* _Aim of the task_
Which lines below contain the word "BERG"? Copy each one.

(Extracted data entries)
BEGIN

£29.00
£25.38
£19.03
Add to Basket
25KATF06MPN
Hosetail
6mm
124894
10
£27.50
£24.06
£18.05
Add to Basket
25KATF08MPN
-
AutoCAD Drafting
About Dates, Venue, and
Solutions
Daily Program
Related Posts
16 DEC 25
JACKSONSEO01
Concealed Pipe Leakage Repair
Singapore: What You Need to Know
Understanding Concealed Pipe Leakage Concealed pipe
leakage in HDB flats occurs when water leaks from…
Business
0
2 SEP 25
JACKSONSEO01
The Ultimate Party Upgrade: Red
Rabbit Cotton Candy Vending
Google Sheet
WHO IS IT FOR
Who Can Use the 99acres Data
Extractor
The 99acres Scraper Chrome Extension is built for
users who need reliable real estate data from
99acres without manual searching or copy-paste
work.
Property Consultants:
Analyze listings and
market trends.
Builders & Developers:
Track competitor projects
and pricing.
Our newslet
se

END
BEGIN

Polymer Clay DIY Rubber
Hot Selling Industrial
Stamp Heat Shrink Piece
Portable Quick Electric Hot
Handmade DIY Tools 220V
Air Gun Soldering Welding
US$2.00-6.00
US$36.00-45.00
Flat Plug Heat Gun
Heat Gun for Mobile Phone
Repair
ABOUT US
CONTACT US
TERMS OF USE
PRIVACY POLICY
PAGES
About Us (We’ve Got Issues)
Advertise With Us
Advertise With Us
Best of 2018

END
BEGIN

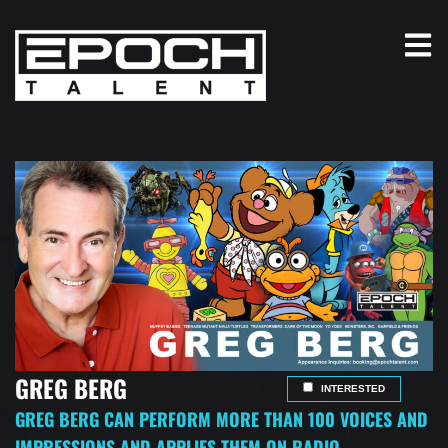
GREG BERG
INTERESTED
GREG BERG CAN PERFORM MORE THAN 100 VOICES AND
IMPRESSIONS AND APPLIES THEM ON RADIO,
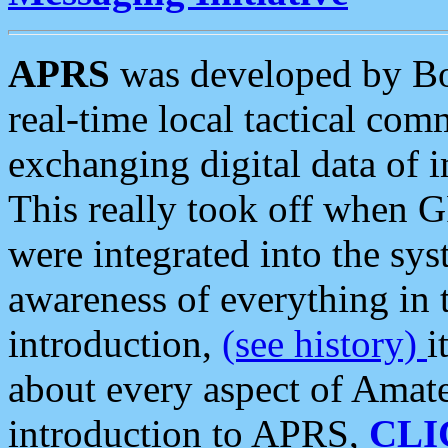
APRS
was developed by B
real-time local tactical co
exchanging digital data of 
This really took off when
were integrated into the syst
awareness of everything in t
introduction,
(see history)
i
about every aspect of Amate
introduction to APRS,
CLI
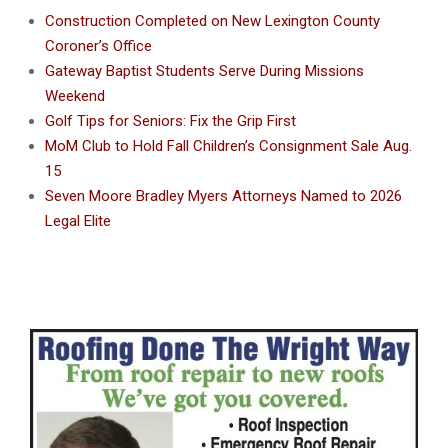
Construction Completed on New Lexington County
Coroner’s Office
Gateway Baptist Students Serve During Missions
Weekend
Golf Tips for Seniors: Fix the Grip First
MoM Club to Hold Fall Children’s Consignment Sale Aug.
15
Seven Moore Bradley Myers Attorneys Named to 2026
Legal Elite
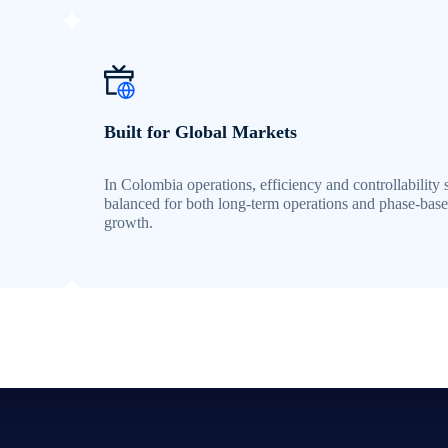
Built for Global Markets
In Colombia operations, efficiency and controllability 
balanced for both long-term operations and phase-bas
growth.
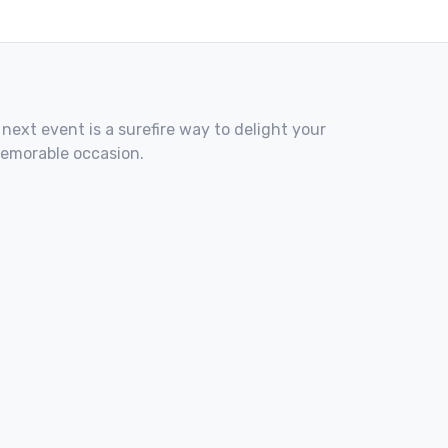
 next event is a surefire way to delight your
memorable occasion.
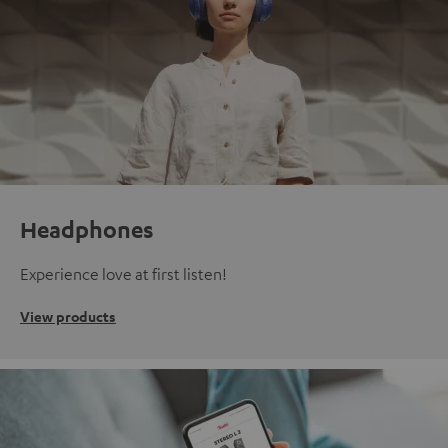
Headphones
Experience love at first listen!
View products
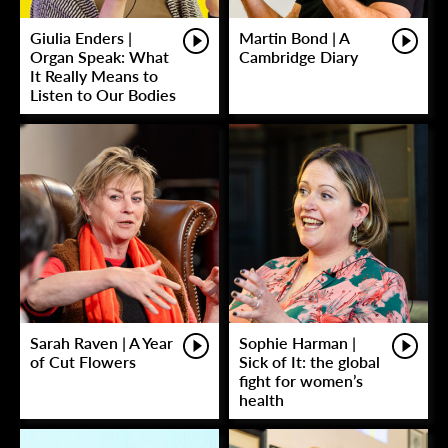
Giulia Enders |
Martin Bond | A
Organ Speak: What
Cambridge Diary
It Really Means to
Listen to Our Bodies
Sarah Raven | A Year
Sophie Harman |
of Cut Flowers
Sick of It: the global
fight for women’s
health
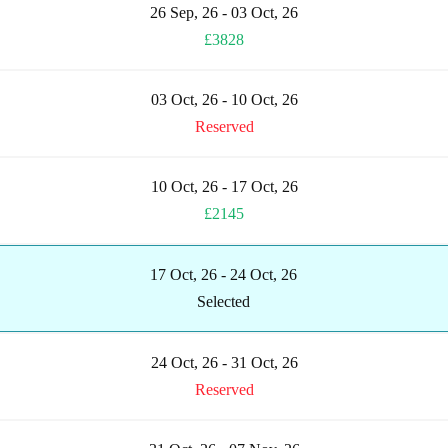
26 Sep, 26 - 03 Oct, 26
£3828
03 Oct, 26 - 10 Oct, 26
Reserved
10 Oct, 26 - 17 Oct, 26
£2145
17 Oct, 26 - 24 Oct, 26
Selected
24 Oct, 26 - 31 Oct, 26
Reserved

END

* _Solution to this exercise_
GREG BERG
GREG BERG CAN PERFORM MORE THAN 100 VOICES AND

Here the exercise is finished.